A writers' strike delayed season 7, and the showmakers decided to round up the delay to a full year, which had a number of side-effects. For one, they planned the season's course in advance much more thoroughly than they ever could before. For another, it gave them a soft reboot opportunity that showed itself most clearly in the switch from fictional department CTU to the FBI. But even with this and the extra thinking time, the go-fast and recycle problems of season 6 were still present to an extent. So I don't want you thinking that, as long as you're writing something over than a sequel, you won't put in too much and make it hit and miss. The real problem, I think, was never the plot recycling at all; it was the plot overload. It was just easy to blame the recycling when reviewing season 6, because most fans, who haven't spent much time thinking about the writing craft, couldn't put their finger on the problem.

I could go into more detail about how the writers got themselves into such a mess, but I want to focus on your situation. I wouldn't go so far as to say you always need to try having fewer plot points. It's not even that, when asking yourself why you're adding another one, "Because not enough's going on" is a bad answer. (But you do have to really believe that with respect to your story, not just try to follow the crowd in making stories crowded.) It's that each individual point needs a certain amount of breathing space. If you put in too many, there isn't room for them all; and a point that doesn't have enough room should either leave altogether, or get it back from something else leaving.

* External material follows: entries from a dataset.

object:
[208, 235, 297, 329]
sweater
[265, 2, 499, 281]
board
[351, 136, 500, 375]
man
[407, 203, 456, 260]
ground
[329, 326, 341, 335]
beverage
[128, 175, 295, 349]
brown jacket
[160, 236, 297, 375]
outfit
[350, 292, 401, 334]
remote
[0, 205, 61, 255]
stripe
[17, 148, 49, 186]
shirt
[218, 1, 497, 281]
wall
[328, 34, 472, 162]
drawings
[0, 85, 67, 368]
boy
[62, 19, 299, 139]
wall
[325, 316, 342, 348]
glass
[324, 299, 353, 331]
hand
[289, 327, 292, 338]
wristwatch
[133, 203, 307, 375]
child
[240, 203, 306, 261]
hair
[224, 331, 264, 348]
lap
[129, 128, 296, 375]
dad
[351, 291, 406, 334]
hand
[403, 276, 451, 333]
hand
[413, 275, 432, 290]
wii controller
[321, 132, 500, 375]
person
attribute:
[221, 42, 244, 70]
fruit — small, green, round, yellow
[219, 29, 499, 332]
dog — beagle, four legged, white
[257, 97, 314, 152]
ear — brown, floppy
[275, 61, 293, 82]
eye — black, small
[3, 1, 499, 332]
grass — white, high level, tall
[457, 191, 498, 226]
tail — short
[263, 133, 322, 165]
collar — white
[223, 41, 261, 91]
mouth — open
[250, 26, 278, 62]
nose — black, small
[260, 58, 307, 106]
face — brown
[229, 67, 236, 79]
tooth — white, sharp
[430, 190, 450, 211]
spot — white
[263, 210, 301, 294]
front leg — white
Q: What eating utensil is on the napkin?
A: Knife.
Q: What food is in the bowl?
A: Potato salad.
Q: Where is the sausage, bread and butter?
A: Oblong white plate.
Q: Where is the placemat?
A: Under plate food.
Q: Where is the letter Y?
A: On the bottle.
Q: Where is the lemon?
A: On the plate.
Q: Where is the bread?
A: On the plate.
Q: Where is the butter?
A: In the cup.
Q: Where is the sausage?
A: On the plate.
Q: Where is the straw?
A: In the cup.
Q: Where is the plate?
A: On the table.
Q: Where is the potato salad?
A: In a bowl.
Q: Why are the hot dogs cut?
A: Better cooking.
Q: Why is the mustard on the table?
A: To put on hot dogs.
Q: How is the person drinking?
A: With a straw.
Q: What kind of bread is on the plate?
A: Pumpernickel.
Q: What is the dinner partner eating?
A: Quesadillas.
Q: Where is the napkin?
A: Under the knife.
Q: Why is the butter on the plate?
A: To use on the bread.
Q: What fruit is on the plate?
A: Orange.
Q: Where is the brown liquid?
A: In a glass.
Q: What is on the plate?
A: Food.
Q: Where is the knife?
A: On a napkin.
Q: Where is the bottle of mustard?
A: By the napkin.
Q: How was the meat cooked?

Suppose I could rewrite 24 season 6 to fix what they did wrong. I'd slow down the terrorists' timetable with nuclear technology, so their technician didn't die in an impromptu blast used to prevent capture of the first bomb (they had 5), which would cut a plot concerning how they replaced him. To make room for that, I'd cut some civil rights scenes and the first subplot involving Russians. That would have knock-on simplifying effects on the involvement of Bauer's family, which would allow Jack's brother to last longer. And I do have some other ideas, but I'm worried I'd either go too far the other way (because I'm not clear what we'd gain from such pruning either) or leave us with not enough material for 24 episodes. If you want to get the balance right, pruning requires as much why-does-this-story-need-it consideration as does adding a plot point. How big does each one need to be?